The measure was pitched by Sen. Stuart Reid, R-Ogden as a remedy to last year's massive health data breach. Hackers, exploiting a factory password, broke into a Utah Medicaid server and stole the personal information of about 780,000 Utahns, including nearly a quarter-of-a-million Social Security numbers.

Because of providers' practice of "pinging" the server to test patients' eligibility for Medicaid, the information of countless retirees on Medicare and people with private health insurance was exposed.

Reid's bill would not put a halt to the billing practice.
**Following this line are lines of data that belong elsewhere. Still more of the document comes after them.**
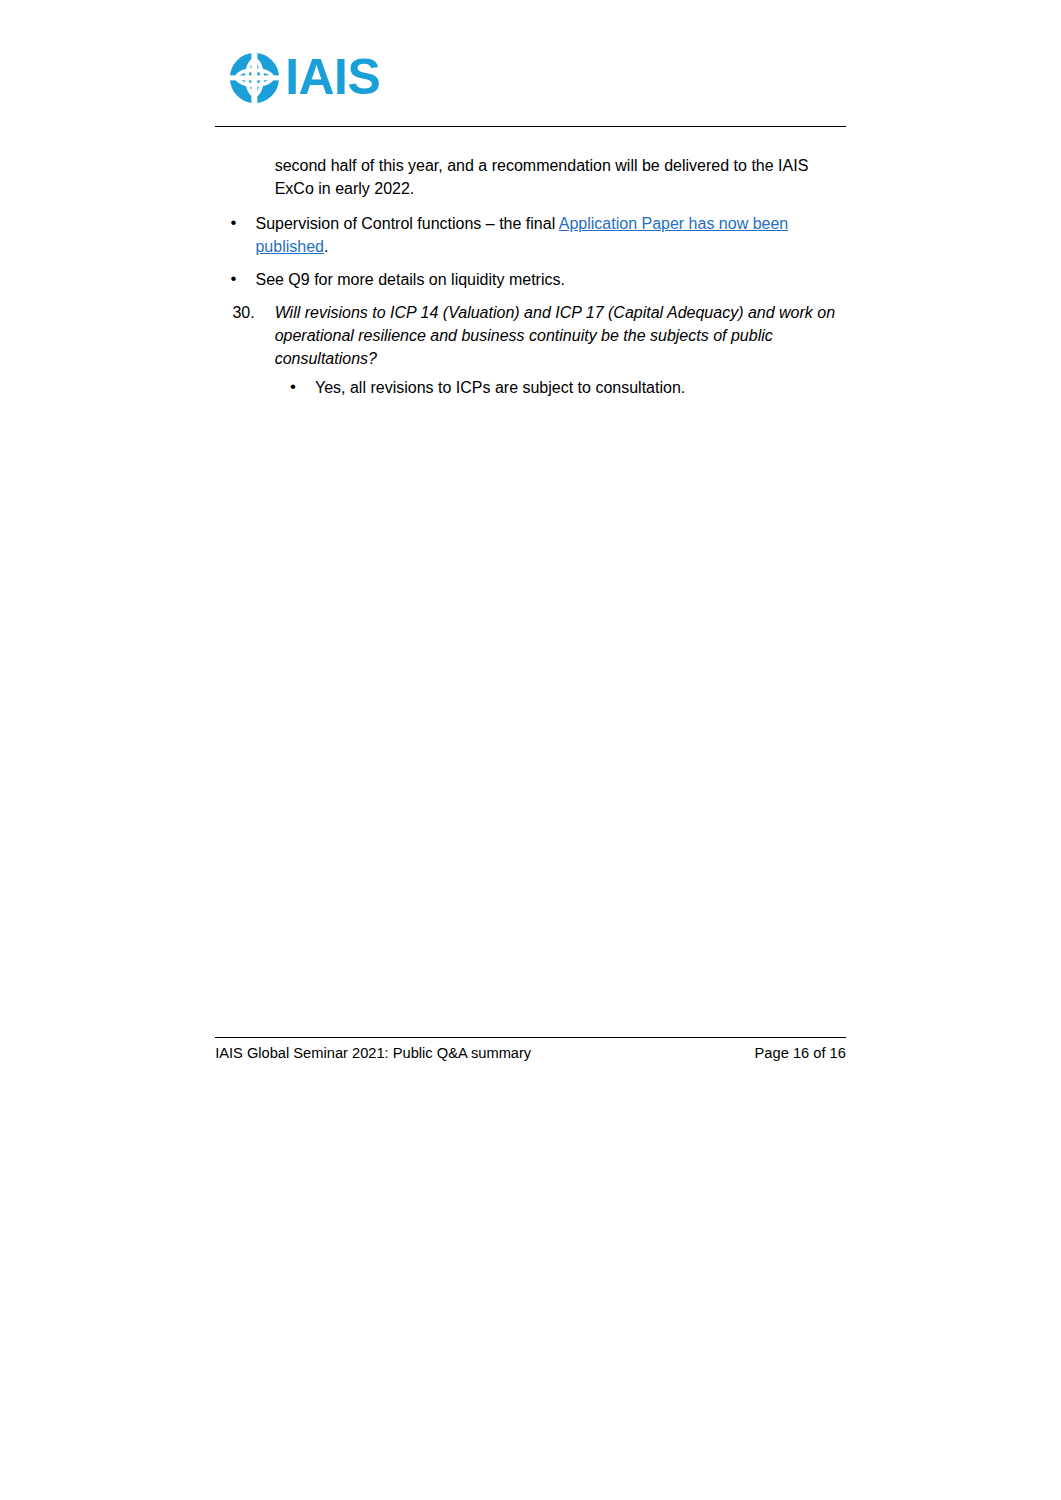IAIS
second half of this year, and a recommendation will be delivered to the IAIS ExCo in early 2022.
Supervision of Control functions – the final Application Paper has now been published.
See Q9 for more details on liquidity metrics.
30. Will revisions to ICP 14 (Valuation) and ICP 17 (Capital Adequacy) and work on operational resilience and business continuity be the subjects of public consultations?
Yes, all revisions to ICPs are subject to consultation.
IAIS Global Seminar 2021: Public Q&A summary Page 16 of 16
Instead, it would put patients on guard by notifying them that a given provider has, or may, share their "personally identifiable" information with Medicaid.

"Is it right that hospitals ping the system as a matter-of-course, even when patients have private insurance? I'm not sure that it is," said Reid, whose wife's information compromised. "But in some ways they're trapped. A lot of patients don't know what their insurance covers or whether they qualify for Medicaid."

The bill directs the Utah Department of Health to draft model disclosure language and to verify that providers' privacy notices comply.

It also subjects the Utah Department of Technology Services to routine audits to ensure its servers are up to national security standards.

The bill passed the interim Health and Human Services Committee unanimously, despite concerns that it was either overkill or didn't go far enough.

How much it will cost large health systems to change their privacy notices isn't clear. But Reid's bill has the backing of the Utah Hospital Association.